When 26-year-old Elisha Bowers noticed she had gained 10 pounds during her last week of pregnancy, the Salt Lake City medical assistant knew something was wrong.
“(Ten pounds) was one-third of what I had gained my whole pregnancy,” Bowers told ksl.com.
Prior to that, Bowers, who was carrying her third child, noticed she was having trouble breathing, and that her hands and feet had swelled.
It wasn’t until after she gave birth that she really knew something was really off— for the first time, she couldn’t walk up the stairs in her home. When she went back to the doctor, an echocardiogram revealed the truth: Bowers’ heart was failing.
Doctors discovered that Bowers had been suffering from peripartum cardiomyopathy (PPCM). PPCM is a rare disease that causes a pregnant woman’s heart to become enlarged, according to the National Institutes of Health (NIH). The condition can occur between the last month of pregnancy until five months after the baby is born.

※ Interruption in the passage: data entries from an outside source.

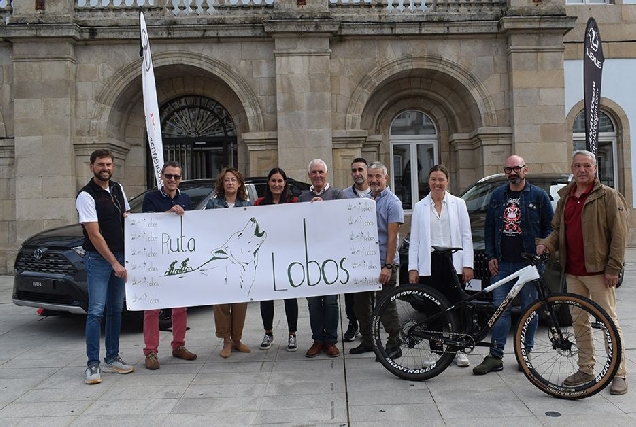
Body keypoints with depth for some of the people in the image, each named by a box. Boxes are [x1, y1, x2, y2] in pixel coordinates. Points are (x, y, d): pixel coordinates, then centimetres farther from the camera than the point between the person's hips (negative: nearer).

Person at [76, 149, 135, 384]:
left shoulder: (118, 189, 9)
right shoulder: (86, 196, -11)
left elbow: (128, 217, 25)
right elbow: (94, 234, -16)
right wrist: (114, 263, -18)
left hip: (120, 255, 7)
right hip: (98, 258, -7)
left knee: (116, 310, 11)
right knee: (96, 311, -8)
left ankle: (112, 357, 21)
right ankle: (93, 365, -1)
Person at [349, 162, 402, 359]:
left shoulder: (392, 202, -9)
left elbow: (392, 236, -14)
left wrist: (388, 266, -19)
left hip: (384, 263, -7)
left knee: (386, 306, -1)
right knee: (361, 304, 13)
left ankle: (394, 346, 11)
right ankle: (367, 341, 27)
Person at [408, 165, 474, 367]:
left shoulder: (458, 204, 7)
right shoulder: (420, 207, 8)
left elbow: (466, 236, 4)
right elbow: (414, 240, 6)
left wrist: (467, 265, -4)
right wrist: (412, 268, -1)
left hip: (453, 260, -1)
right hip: (429, 262, 1)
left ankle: (458, 349, 15)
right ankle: (435, 350, 14)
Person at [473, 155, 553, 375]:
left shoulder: (539, 196, 3)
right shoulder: (497, 195, 12)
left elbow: (550, 227, 5)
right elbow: (489, 228, 14)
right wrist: (491, 256, 6)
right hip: (502, 264, 2)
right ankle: (495, 356, 6)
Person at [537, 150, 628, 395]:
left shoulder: (608, 196, -4)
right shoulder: (565, 197, 14)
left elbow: (619, 234, -8)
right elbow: (558, 229, 19)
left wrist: (613, 268, -14)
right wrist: (547, 244, -2)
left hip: (598, 271, -6)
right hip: (572, 272, 6)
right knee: (579, 321, 11)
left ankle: (619, 374, 8)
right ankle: (586, 369, 22)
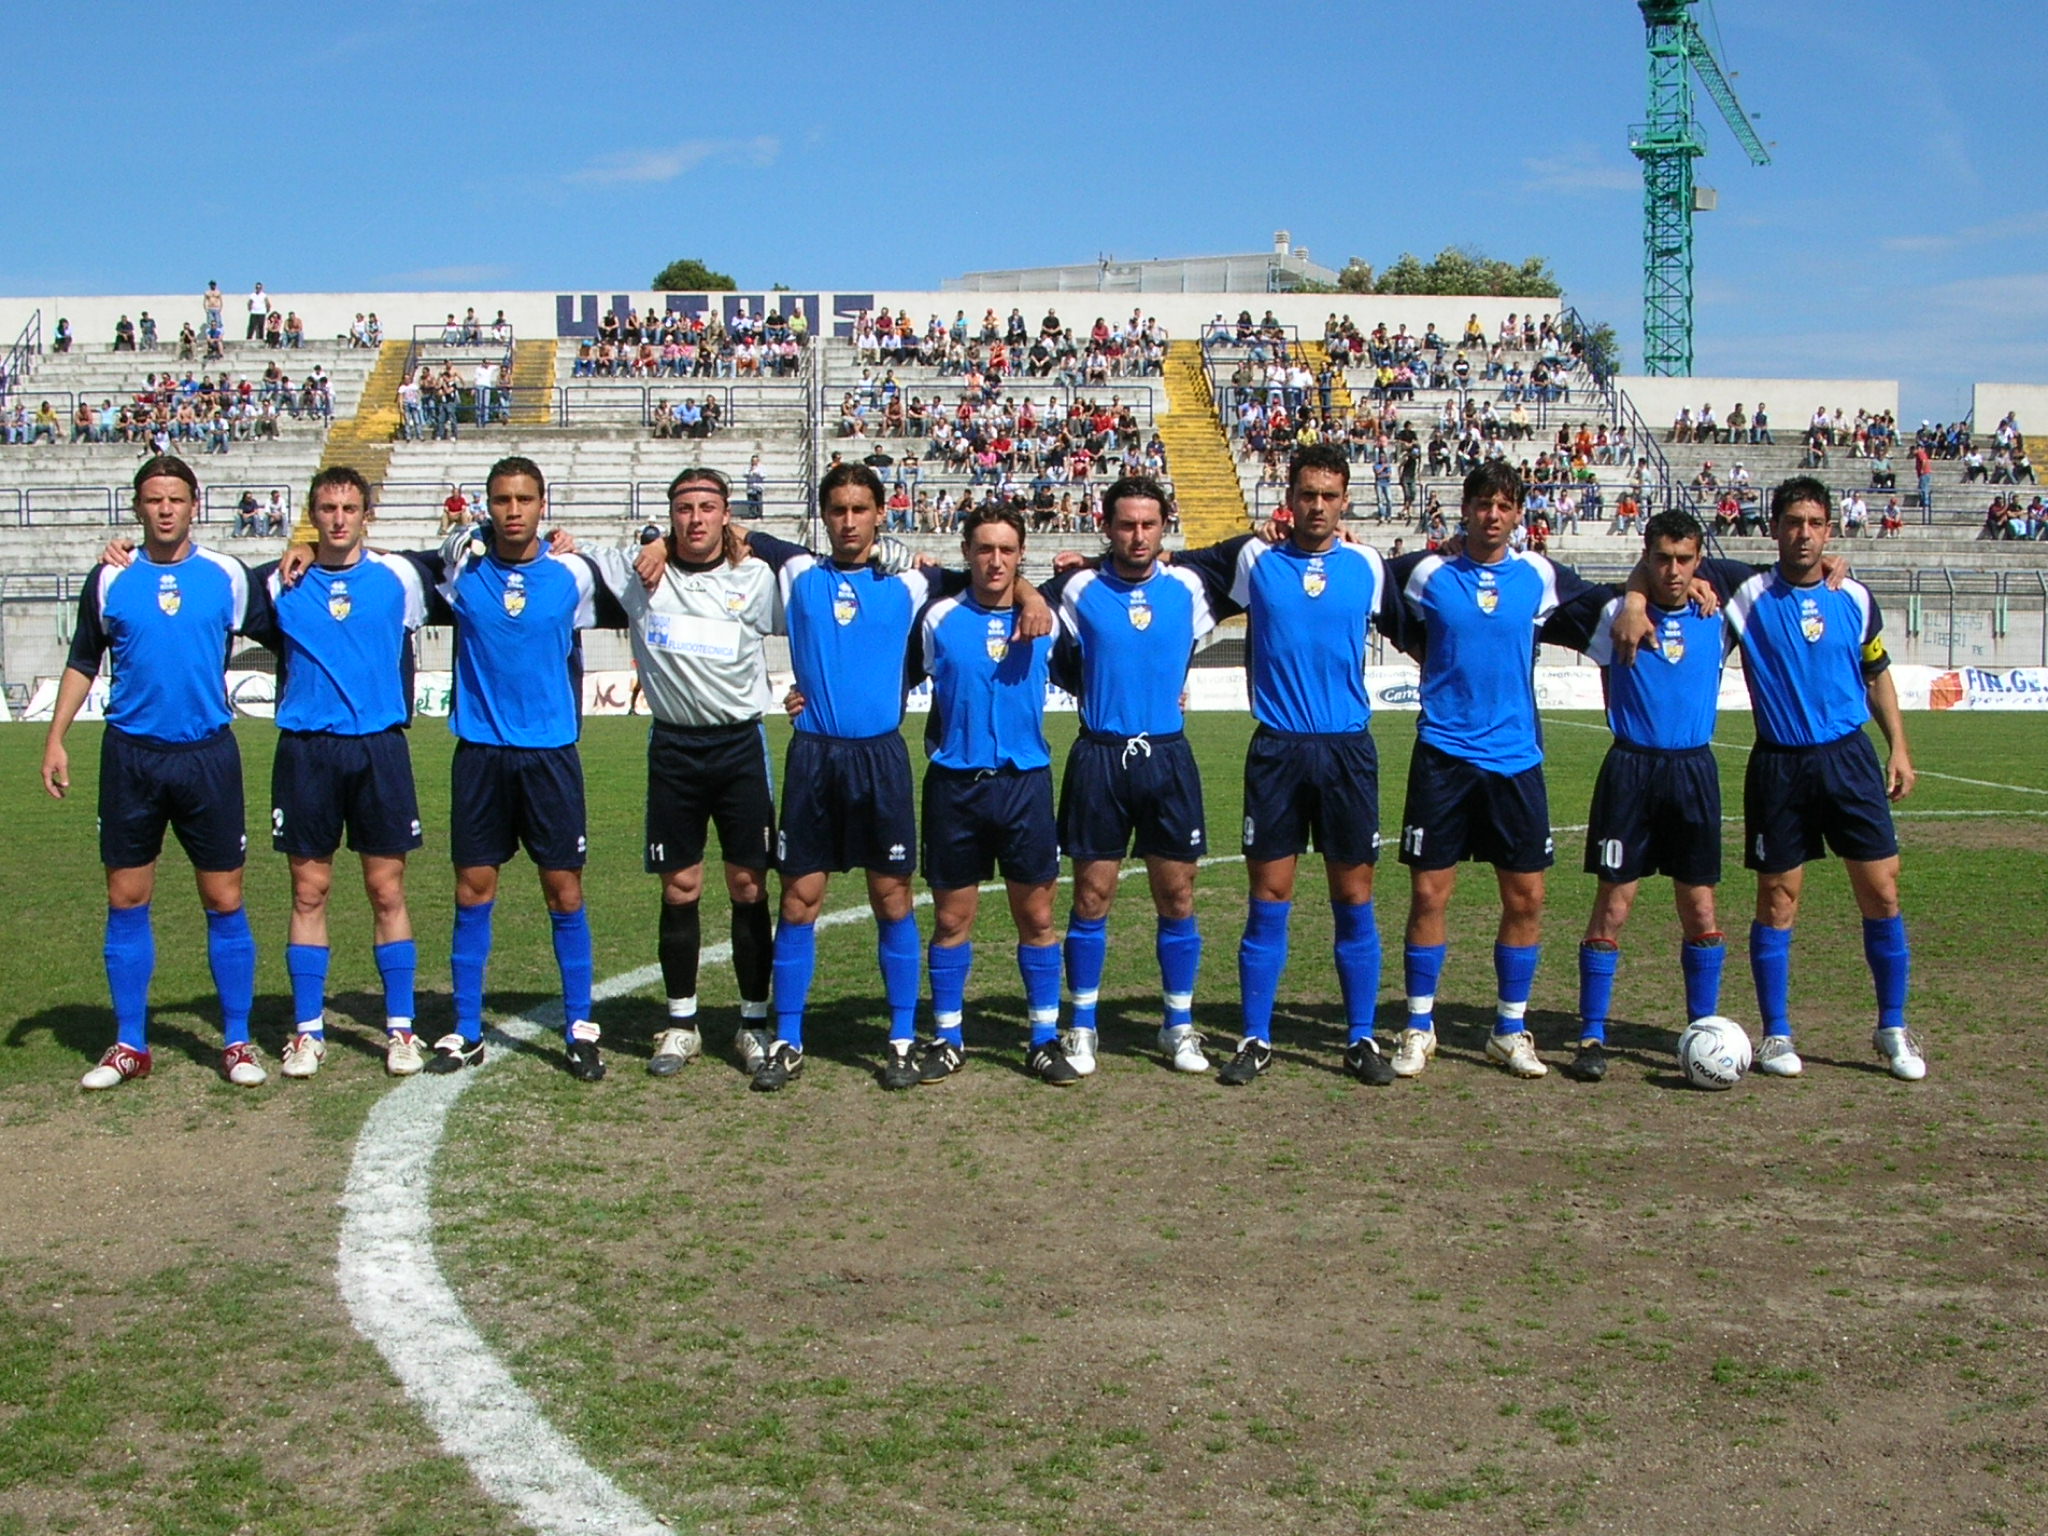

“I couldn’t believe it,” she told ksl.com. “I went from a healthy mother of two to having my third child and ending up with heart failure at 26.”
Researchers aren’t sure what causes PPCM, but they believe the stress put on a woman’s body during pregnancy, as well as the up to 50 percent increase of blood volume, may be contributors to the condition. According to the NIH, during PPCM, the heart becomes weak and can’t pump blood well. There is no cure for the disease.
PPCM did not impact Bowers’ baby, but Bowers continues to live with the condition every day.
Every two months, Bowers gets an echogram from her cardiologist. She may need a pacemaker or a heart transplant, she said. Fifty percent of women recover normally, 30 percent continue to manage the disease throughout their lives, and 20 percent die.
“I know from personal experience that women need to be watched more closely, not just during pregnancy, but until they are out of the danger zone of six months,” Bowers told ksl.com. “I know that doctors should all be informed about how dangerous this situation is because it should be prevented. A mother should be able to enjoy having her baby, not holding on to dear life to see her children grow up.”
Risk factors for PPCM include obesity, a personal history or heart disorders, smoking, alcoholism, African-American descent and poor nourishment. Bowers did not have any of these risk factors.
Symptoms of PPCM include fatigue, racing heart palpitations, increased nighttime urination, shortness of breath, swelling of the ankles, and stomach or chest pain.